La vulgar perorata del Ministerio de Exteriores, llena de rancia truculencia predictiva, forma parte del montaje propagandístico con que la dictadura cubana pretende revelar la supuesta vuelta al control supremo del sátrapa: cinco apariciones televisadas en una semana intentan mostrar al mundo que Fidel permanece al mando de las operaciones con que el régimen trata de lavarse la cara. Hay un mensaje implícito más allá de la aparente salud del viejo déspota, y es el de que la excarcelación de disidentes cuenta con su anuencia y no forma parte de ningún plan de apertura, tal como Moratinos trata de hacer creer con benevolencia culpable. Desde la fortaleza moral de su ejemplar resistencia, el esquelético Guillermo Fariñas denuncia el montaje con amargo realismo: se trata de un mero amago táctico para ablandar a la Unión Europea con la complicidad de falsos ingenuos voluntaristas dispuestos a colgarse medallas de hojalata.

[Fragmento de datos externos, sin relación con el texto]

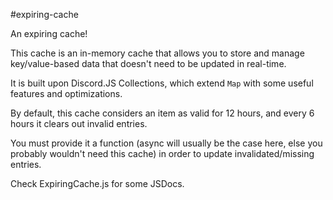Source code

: #expiring-cache

An expiring cache!

This cache is an in-memory cache that allows you to store and manage key/value-based data that doesn't need to be updated in real-time.

It is built upon Discord.JS Collections, which extend `Map` with some useful features and optimizations.

By default, this cache considers an item as valid for 12 hours, and every 6 hours it clears out invalid entries. 
 
You must provide it a function (async will usually be the case here, else you probably wouldn't need this cache) in order to update invalidated/missing entries.

Check ExpiringCache.js for some JSDocs.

En España, siete hombres inocentes vegetan en un limbo jurídico que el Gobierno zapaterista intenta pasar por un gesto histórico. No han sido liberados, sino excarcelados, obligados a cambiar la mazmorra por el exilio; una discreta suavización de la pena que en su secuestrado país conlleva el delito de opinar. La supuesta trascendentalidad de esa operación que la propaganda presenta como un punto de inflexión irreversible queda en solfa ante la exhibición mediática del tiranosaurio, aferrado a todos los viejos tópicos de su poder aislacionista. Por alguna razón recóndita de la psicología política, quizá relacionada con los hondos complejos morales de una izquierda abotargada por la esclerosis ideológica, el castrismo vive el extraño fenómeno de poseer ya más adeptos en Europa que en la propia Cuba.
En un momento cumbre de la charleta televisada, unos funcionarios reparten al auditorio copia manuscrita de las reflexiones de Castro. Una de ellas se titula «Cómo me gustaría estar equivocado». El problema es que lleva cuarenta años de contumaces errores cuya factura están pagando, y a qué precio, los propios cubanos.